Я цитировал этого малоизвестного книготорговца, которого никогда не прославит ни один биограф,-Пассара, Брута, Кассия, последнего из букинистов. Теперь я двигаюсь дальше. Нынешний владелец книжного киоска на мостах, набережных, бульварах-бедное, ненормальное, потрепанное создание, которое зарабатывает только половину своей ненужной жизни—это всего лишь тень букиниста; ибо букинист мертв. Это великая социальная катастрофа, его исчезновение, но одно из неизбежных последствий прогресса. Безвредный и невинный побочный продукт изобилия хорошей литературы[21] по природе вещей он не мог пережить ее упадок. В тот век невежества, из которого нам посчастливилось выйти, издатель, в общем, был человеком, способным оценить изданные им книги; он печатал их на хорошей твердой бумаге, гибкой и звучной, и, когда они были достаточно важными, переплетал их в добротную влагостойкую кожу, хорошо склеивал и прочно шил. Если по случайности том попал в букинистический киоск, это не означало его гибели. Будь то из овечьей кожи, телячьей или пергаментной, переплет-бланшированный и затвердевший в солнце, увлажненное, растянутое и смягченное проходящими ливнями, все еще давало прочную защиту видениям философа или мечтам поэта. Современный прогрессивный издатель знает, что слава его книг, после краткого крещения рекламой, исчезнет через три дня вместе с фельетоном. Он надевает желтую или зеленую бумажную куртку поверх испачканных чернилами страниц и бросает всю впитывающую тряпку на милость стихий. Месяц спустя этот несчастный том лежит на полках лавочника, став добычей проливного утреннего дождя. Он впитывает влагу, теряет свою форму, покрывается тут и там коричневыми пятнами, постепенно возвращаясь к мякоти, из которой он вышел; немного подготовившись, он готов к штамповке в картон. Таков жизненный цикл книги в наше прогрессивное время!

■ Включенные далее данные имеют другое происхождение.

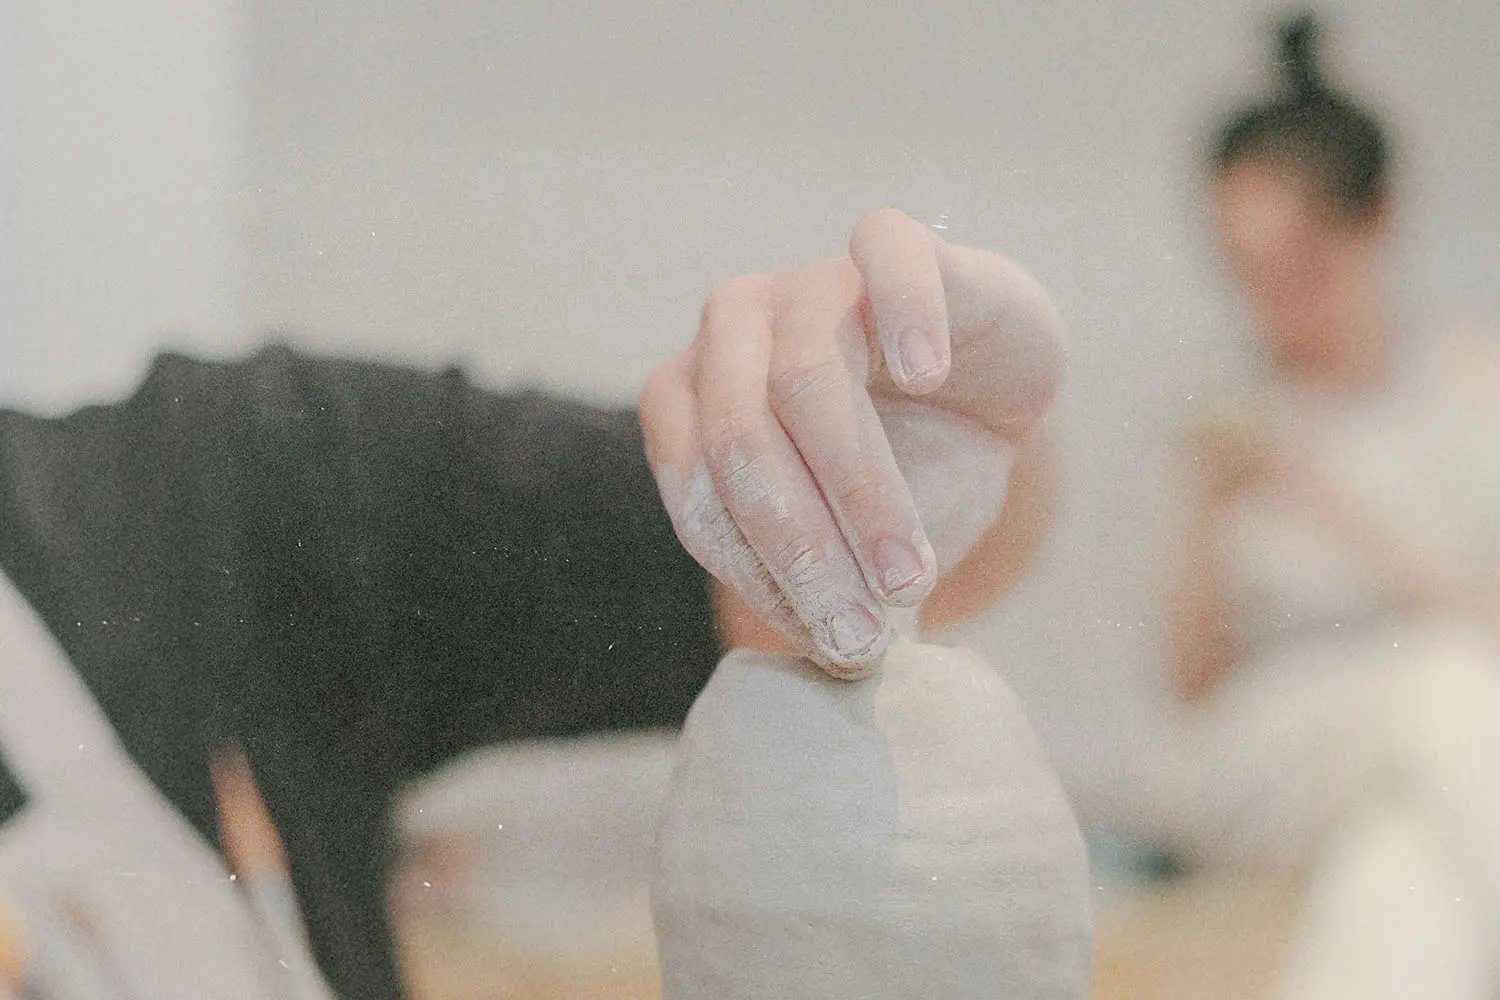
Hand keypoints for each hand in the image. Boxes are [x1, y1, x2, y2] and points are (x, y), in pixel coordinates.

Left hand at [638, 209, 1064, 676]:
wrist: (993, 385)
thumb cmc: (915, 468)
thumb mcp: (868, 549)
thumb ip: (838, 593)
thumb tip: (835, 664)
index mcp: (698, 403)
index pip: (698, 495)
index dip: (760, 576)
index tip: (836, 640)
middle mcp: (733, 332)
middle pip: (739, 443)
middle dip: (804, 550)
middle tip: (866, 628)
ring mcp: (810, 281)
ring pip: (806, 377)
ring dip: (859, 488)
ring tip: (911, 567)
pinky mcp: (894, 246)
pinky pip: (884, 254)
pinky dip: (904, 314)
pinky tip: (930, 372)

Букинист других дней, председательствующий над своими благородными и почтенными томами, не имеет ничего общего с жалким продавцом сырой бумаги, который предлагает на продажу заплесневелые тряпки, которые являются остатками новых книг. Букиниста, я вам говорю, больше нет—а что касается брошюр, которые заменили его букены, они[22] исчезнут из памяти через двадцать лет. Я должен знать, так как несу ответственность примерно за тридцать из них.

И сделай одолжение, скажи мне, если сможешь, что останется от этих моих книг через двадцать лет?